(Limb landmark coordinates)
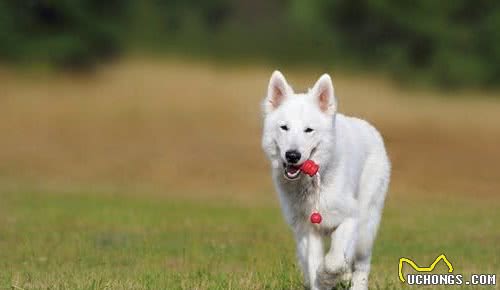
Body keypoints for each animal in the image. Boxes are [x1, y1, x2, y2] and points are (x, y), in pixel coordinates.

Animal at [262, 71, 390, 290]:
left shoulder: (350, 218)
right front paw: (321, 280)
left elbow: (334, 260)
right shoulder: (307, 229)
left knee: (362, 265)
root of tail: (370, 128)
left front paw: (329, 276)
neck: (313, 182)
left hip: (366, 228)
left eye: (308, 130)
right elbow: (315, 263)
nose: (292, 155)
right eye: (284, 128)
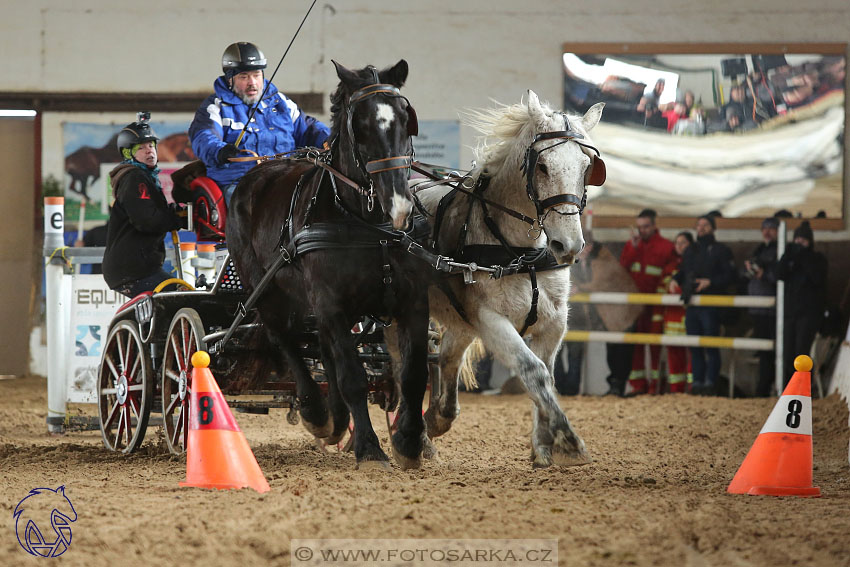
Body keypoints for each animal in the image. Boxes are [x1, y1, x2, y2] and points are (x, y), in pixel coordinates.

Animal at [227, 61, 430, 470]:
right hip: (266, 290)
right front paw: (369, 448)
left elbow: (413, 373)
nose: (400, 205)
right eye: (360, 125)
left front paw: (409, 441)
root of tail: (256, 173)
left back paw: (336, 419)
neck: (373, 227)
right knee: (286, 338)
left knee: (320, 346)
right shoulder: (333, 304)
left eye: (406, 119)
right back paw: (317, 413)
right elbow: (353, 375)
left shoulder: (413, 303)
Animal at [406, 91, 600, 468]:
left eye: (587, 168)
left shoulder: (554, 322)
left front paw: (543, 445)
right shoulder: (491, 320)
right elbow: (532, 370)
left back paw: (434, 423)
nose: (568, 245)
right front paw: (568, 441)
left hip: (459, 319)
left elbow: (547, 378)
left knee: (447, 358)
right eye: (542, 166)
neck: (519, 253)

==

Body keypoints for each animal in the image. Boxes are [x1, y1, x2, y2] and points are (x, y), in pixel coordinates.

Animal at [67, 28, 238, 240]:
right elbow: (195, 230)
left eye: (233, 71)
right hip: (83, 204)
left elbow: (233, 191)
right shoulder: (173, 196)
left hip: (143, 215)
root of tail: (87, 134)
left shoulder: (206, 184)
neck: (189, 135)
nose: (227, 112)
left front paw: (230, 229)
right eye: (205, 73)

---

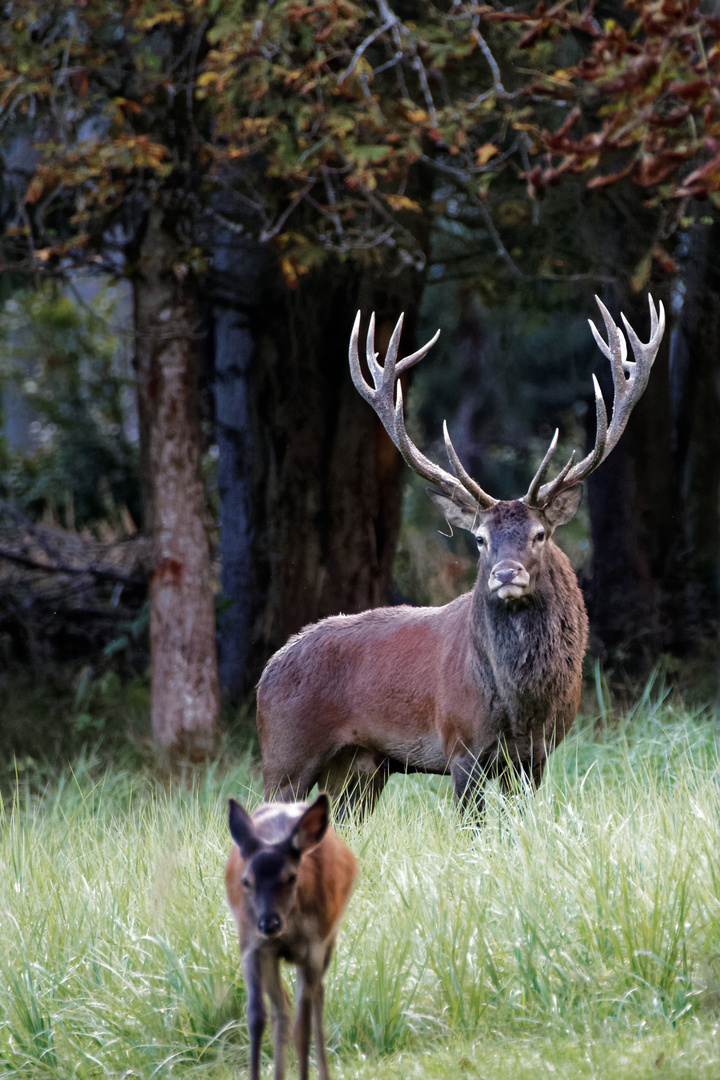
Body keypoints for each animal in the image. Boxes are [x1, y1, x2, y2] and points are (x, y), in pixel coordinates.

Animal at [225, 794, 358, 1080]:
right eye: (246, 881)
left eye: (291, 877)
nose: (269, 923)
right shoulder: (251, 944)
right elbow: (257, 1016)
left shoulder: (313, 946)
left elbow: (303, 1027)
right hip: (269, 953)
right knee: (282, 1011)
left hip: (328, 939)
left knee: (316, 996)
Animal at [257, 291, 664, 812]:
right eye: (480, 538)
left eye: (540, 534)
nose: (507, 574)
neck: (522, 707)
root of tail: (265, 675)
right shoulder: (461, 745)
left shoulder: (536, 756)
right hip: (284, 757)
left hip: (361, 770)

* [Exercise prompt] All lines with the string "back" must be copied from the data.

* [Reply]
left back paw: (336, 419)
right back paw: (317, 413)
left back paw: (434, 423)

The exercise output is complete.